The data:
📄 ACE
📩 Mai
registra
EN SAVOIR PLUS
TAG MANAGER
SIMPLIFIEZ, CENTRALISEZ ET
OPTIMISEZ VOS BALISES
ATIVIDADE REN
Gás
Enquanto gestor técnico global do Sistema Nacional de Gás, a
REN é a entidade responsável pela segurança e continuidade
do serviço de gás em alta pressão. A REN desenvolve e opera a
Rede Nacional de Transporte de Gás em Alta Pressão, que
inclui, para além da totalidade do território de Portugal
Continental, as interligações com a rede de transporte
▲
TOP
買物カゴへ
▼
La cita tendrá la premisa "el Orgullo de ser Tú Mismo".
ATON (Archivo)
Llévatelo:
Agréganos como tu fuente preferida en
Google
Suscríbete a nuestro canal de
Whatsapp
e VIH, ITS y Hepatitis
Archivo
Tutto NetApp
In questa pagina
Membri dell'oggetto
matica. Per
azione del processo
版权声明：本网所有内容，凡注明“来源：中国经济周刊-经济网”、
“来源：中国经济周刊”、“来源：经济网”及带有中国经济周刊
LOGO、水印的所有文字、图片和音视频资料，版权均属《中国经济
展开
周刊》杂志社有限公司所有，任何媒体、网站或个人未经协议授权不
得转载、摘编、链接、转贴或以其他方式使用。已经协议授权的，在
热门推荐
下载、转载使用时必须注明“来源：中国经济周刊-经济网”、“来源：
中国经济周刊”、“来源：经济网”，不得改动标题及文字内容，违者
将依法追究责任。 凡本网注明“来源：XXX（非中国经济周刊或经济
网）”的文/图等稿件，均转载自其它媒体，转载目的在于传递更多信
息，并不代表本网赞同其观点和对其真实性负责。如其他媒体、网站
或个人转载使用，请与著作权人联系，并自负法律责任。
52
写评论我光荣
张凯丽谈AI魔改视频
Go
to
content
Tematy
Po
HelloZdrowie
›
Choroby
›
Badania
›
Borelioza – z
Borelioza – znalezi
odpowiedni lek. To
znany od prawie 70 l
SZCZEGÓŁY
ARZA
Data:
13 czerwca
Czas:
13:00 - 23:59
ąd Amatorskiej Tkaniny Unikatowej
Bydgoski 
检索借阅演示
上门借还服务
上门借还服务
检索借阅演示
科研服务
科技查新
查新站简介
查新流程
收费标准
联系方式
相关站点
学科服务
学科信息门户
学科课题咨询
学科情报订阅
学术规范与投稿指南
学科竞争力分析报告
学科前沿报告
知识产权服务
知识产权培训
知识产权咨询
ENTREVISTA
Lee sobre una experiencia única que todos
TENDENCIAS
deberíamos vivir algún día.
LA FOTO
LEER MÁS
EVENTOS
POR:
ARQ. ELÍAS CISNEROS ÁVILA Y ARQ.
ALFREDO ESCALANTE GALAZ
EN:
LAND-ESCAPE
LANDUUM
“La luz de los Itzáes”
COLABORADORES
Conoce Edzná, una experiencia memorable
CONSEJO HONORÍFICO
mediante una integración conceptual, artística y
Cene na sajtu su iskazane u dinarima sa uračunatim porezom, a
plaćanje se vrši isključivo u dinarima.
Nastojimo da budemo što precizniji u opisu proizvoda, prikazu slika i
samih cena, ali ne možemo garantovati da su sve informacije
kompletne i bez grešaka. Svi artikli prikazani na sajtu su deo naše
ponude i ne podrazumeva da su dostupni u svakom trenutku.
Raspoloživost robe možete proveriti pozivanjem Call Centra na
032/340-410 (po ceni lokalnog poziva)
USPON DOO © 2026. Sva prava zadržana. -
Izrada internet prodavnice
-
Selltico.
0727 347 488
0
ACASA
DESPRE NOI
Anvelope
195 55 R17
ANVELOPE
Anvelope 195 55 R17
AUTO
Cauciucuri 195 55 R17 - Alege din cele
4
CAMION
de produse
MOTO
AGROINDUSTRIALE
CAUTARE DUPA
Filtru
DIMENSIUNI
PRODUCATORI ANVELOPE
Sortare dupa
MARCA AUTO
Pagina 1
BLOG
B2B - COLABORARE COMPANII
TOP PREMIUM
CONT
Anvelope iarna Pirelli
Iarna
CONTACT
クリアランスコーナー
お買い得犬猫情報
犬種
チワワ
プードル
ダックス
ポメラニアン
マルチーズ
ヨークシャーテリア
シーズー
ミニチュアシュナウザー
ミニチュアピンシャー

Directive: Whole listing, every line: reproduce it exactly.

Answer box:
📄 ACE
📩 Mai
registra
EN SAVOIR PLUS
TAG MANAGER
SIMPLIFIEZ, CENTRALISEZ ET
OPTIMISEZ VOS BALISES
ATIVIDADE REN
Gás
Enquanto gestor técnico global do Sistema Nacional de Gás, a
REN é a entidade responsável pela segurança e continuidade
do serviço de gás em alta pressão. A REN desenvolve e opera a
Rede Nacional de Transporte de Gás em Alta Pressão, que
inclui, para além da totalidade do território de Portugal
Continental, as interligações com a rede de transporte
▲
TOP
買物カゴへ
▼
La cita tendrá la premisa "el Orgullo de ser Tú Mismo".
ATON (Archivo)
Llévatelo:
Agréganos como tu fuente preferida en
Google
Suscríbete a nuestro canal de
Whatsapp
e VIH, ITS y Hepatitis
Archivo
Tutto NetApp
In questa pagina
Membri dell'oggetto
matica. Per
azione del processo
版权声明：本网所有内容，凡注明“来源：中国经济周刊-经济网”、
“来源：中国经济周刊”、“来源：经济网”及带有中国经济周刊
LOGO、水印的所有文字、图片和音视频资料，版权均属《中国经济
展开
周刊》杂志社有限公司所有，任何媒体、网站或个人未经协议授权不
得转载、摘编、链接、转贴或以其他方式使用。已经协议授权的，在
热门推荐
下载、转载使用时必须注明“来源：中国经济周刊-经济网”、“来源：
中国经济周刊”、“来源：经济网”，不得改动标题及文字内容，违者
将依法追究责任。 凡本网注明“来源：XXX（非中国经济周刊或经济
网）”的文/图等稿件，均转载自其它媒体，转载目的在于传递更多信
息，并不代表本网赞同其观点和对其真实性负责。如其他媒体、网站
或个人转载使用，请与著作权人联系，并自负法律责任。
52
写评论我光荣
张凯丽谈AI魔改视频
Go
to
content
Tematy
Po
HelloZdrowie
›
Choroby
›
Badania
›
Borelioza – z
Borelioza – znalezi
odpowiedni lek. To
znany od prawie 70 l
SZCZEGÓŁY
ARZA
Data:
13 czerwca
Czas:
13:00 - 23:59
ąd Amatorskiej Tkaniny Unikatowej
Bydgoski 
检索借阅演示
上门借还服务
上门借还服务
检索借阅演示
科研服务
科技查新
查新站简介
查新流程
收费标准
联系方式
相关站点
学科服务
学科信息门户
学科课题咨询
学科情报订阅
学术规范与投稿指南
学科竞争力分析报告
学科前沿报告
知识产权服务
知识产权培训
知识产权咨询
ENTREVISTA
Lee sobre una experiencia única que todos
TENDENCIAS
deberíamos vivir algún día.
LA FOTO
LEER MÁS
EVENTOS
POR:
ARQ. ELÍAS CISNEROS ÁVILA Y ARQ.
ALFREDO ESCALANTE GALAZ
EN:
LAND-ESCAPE
LANDUUM
“La luz de los Itzáes”
COLABORADORES
Conoce Edzná, una experiencia memorable
CONSEJO HONORÍFICO
mediante una integración conceptual, artística y
Cene na sajtu su iskazane u dinarima sa uračunatim porezom, a
plaćanje se vrši isključivo u dinarima.
Nastojimo da budemo što precizniji u opisu proizvoda, prikazu slika i
samih cena, ali ne možemo garantovati da su sve informacije
kompletne i bez grešaka. Svi artikli prikazani na sajtu su deo naše
ponude i ne podrazumeva da su dostupni u svakom trenutku.
Raspoloživost robe možete proveriti pozivanjem Call Centra na
032/340-410 (po ceni lokalnog poziva)
USPON DOO © 2026. Sva prava zadržana. -
Izrada internet prodavnice
-
Selltico.
0727 347 488
0
ACASA
DESPRE NOI
Anvelope
195 55 R17
ANVELOPE
Anvelope 195 55 R17
AUTO
Cauciucuri 195 55 R17 - Alege din cele
4
CAMION
de produse
MOTO
AGROINDUSTRIALE
CAUTARE DUPA
Filtru
DIMENSIUNI
PRODUCATORI ANVELOPE
Sortare dupa
MARCA AUTO
Pagina 1
BLOG
B2B - COLABORARE COMPANII
TOP PREMIUM
CONT
Anvelope iarna Pirelli
Iarna
CONTACT
クリアランスコーナー
お買い得犬猫情報
犬種
チワワ
プードル
ダックス
ポメラニアン
マルチーズ
ヨークシャーテリア
シーズー
ミニチュアシュナウザー
ミニチュアピンシャー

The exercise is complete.